“Francesco straordinario punto di riferimento per l’umanità intera”

Le reazioni alle parole pronunciate ieri sui migranti da Papa Francesco. Il Pontefice ha richiamato l'attenzione sui "lager libici"

ULTIMO AGGIORNAMENTO 10:07
Centro di detenzione libico

Papa Francesco straordinario punto di riferimento per l’umanità intera, con le sue parole infonde a tutti noi il coraggio per scegliere senza ambiguità da che parte stare. E ci invita a chiamare le cose con il loro nome e soprattutto a non fuggire dalle nostre responsabilità”, scrive su Twitter Fabio Fazio commentando le parole pronunciate ieri sui migranti da Papa Francesco.

Lavoratori migranti

Francesco e il lager Libia

“È Dio che bussa alla nostra porta affamato, assetato, forestiero, nudo, malato, carcerato, chiedendo di essere incontrato e assistito, chiedendo di poter sbarcare. La Libia è un lager di cui ci fanno vedere solo la versione distillata. Ma non immaginate l’inferno che si vive lì, il lager di detenzione per questa gente che veniva solo con la speranza”, ha detto ieri il Papa durante la messa celebrata nella cappella di Casa Santa Marta in occasione della celebrazione del settimo anniversario della sua visita a Lampedusa. 

Appello

“Ascoltare le parole del Papa sui lager di detenzione in Libia e il governo si faccia promotore di un’iniziativa a livello europeo per fermare la tratta degli schiavi”, sollecita la comunità di Sant’Egidio. “Le parole pronunciate con forza dal Papa nel settimo anniversario della sua visita a Lampedusa scuotono le coscienze. Non si può restare indifferenti di fronte alla situazione che si è venuta a creare ormai da tempo in Libia e di cui, come afferma Francesco, abbiamo solo una versione ‘distillata’ qui nel Nord del mondo e ancora meno oggi nella crisi dettata dalla pandemia”, avverte la comunità di Sant’Egidio.

Tripoli

Inferno

La visita di papa Francesco dell’8 luglio del 2013 spiazzò il mondo che vedeva il nuovo pontefice scegliere Lampedusa come inizio della sua missione. E l’attenzione ai migranti è divenuta poi una delle cifre portanti del suo pontificato. Ieri il Pontefice ha rivelato un racconto inedito di quell’8 luglio: “Ricordo quel giorno, sette anni fa, proprio al Sud dell’Europa, in quell’isola… Alcuni mi raccontavano le proprie storie, quanto avevano sofferto per arrivare lì. E c’erano degli interpreti”. Ma i racconti erano più lunghi della traduzione e tornando in Vaticano, grazie ad una donna etiope scoprì che gli avevano tradotto “nemmeno la quarta parte delle torture, delle sofferenze, che hanno vissuto loro’. Mi hanno dato la versione distillata. Questo succede oggi con la Libia: ci danno una versione distillata”.

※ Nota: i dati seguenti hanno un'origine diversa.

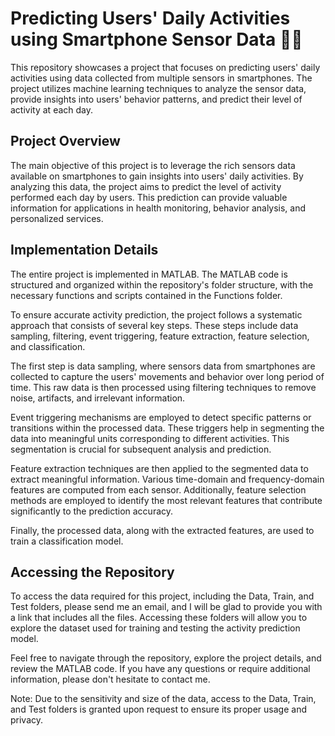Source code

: # Predicting Users' Daily Activities using Smartphone Sensor Data 📱🏃
This repository showcases a project that focuses on predicting users' daily activities using data collected from multiple sensors in smartphones. The project utilizes machine learning techniques to analyze the sensor data, provide insights into users' behavior patterns, and predict their level of activity at each day.

## Project Overview
The main objective of this project is to leverage the rich sensors data available on smartphones to gain insights into users' daily activities. By analyzing this data, the project aims to predict the level of activity performed each day by users. This prediction can provide valuable information for applications in health monitoring, behavior analysis, and personalized services.

## Implementation Details
The entire project is implemented in MATLAB. The MATLAB code is structured and organized within the repository's folder structure, with the necessary functions and scripts contained in the Functions folder.

To ensure accurate activity prediction, the project follows a systematic approach that consists of several key steps. These steps include data sampling, filtering, event triggering, feature extraction, feature selection, and classification.

The first step is data sampling, where sensors data from smartphones are collected to capture the users' movements and behavior over long period of time. This raw data is then processed using filtering techniques to remove noise, artifacts, and irrelevant information.

Event triggering mechanisms are employed to detect specific patterns or transitions within the processed data. These triggers help in segmenting the data into meaningful units corresponding to different activities. This segmentation is crucial for subsequent analysis and prediction.

Feature extraction techniques are then applied to the segmented data to extract meaningful information. Various time-domain and frequency-domain features are computed from each sensor. Additionally, feature selection methods are employed to identify the most relevant features that contribute significantly to the prediction accuracy.

Finally, the processed data, along with the extracted features, are used to train a classification model.

## Accessing the Repository
To access the data required for this project, including the Data, Train, and Test folders, please send me an email, and I will be glad to provide you with a link that includes all the files. Accessing these folders will allow you to explore the dataset used for training and testing the activity prediction model.

Feel free to navigate through the repository, explore the project details, and review the MATLAB code. If you have any questions or require additional information, please don't hesitate to contact me.

Note: Due to the sensitivity and size of the data, access to the Data, Train, and Test folders is granted upon request to ensure its proper usage and privacy.
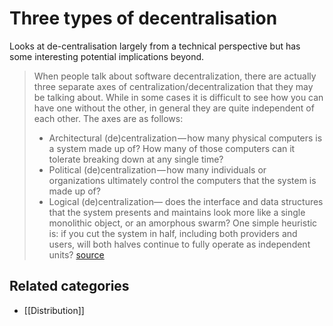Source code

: # Three types of decentralisation

 Looks at de-centralisation largely from a technical perspective but has some interesting potential implications beyond.

> When people talk about software decentralization, there are actually three separate axes of centralization/decentralization that they may be talking about. While in some cases it is difficult to see how you can have one without the other, in general they are quite independent of each other. The axes are as follows:
> - Architectural (de)centralization — how many physical computers is a system made up of? How many of those computers can it tolerate breaking down at any single time?
> - Political (de)centralization — how many individuals or organizations ultimately control the computers that the system is made up of?
> - Logical (de)centralization— does the interface and data structures that the system presents and maintains look more like a single monolithic object, or an amorphous swarm? One simple heuristic is: if you cut the system in half, including both providers and users, will both halves continue to fully operate as independent units? [source](https://medium.com/@VitalikButerin/the-meaning-of-decentralization-a0c92b76a274#.veh84p4j9)

## Related categories

- [[Distribution]]


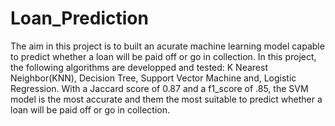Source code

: # Loan_Prediction
The aim in this project is to built an acurate machine learning model capable to predict whether a loan will be paid off or go in collection. In this project, the following algorithms are developped and tested: K Nearest Neighbor(KNN), Decision Tree, Support Vector Machine and, Logistic Regression. With a Jaccard score of 0.87 and a f1_score of .85, the SVM model is the most accurate and them the most suitable to predict whether a loan will be paid off or go in collection.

Donne libbiche piangono i loro cari uccisi dal virus

Evacuazione umanitaria

Nell’inferno dei lager libici  vivono uomini, donne e bambini che vanno salvati con urgenza se crediamo ancora nella cultura e nella civiltà che hanno fondato l’Europa. L’appello al governo italiano è quello di farsi promotore di un’iniziativa europea per salvare rapidamente chi è vittima di questa moderna tratta degli schiavi. La via da percorrere è quella di un’evacuazione umanitaria da realizzare guardando al modello dei corridoi umanitari che in quattro anni hanno fatto giungere in Italia e in altri Paesi europei oltre 3 mila rifugiati riuscendo ad accoglierli e a integrarli.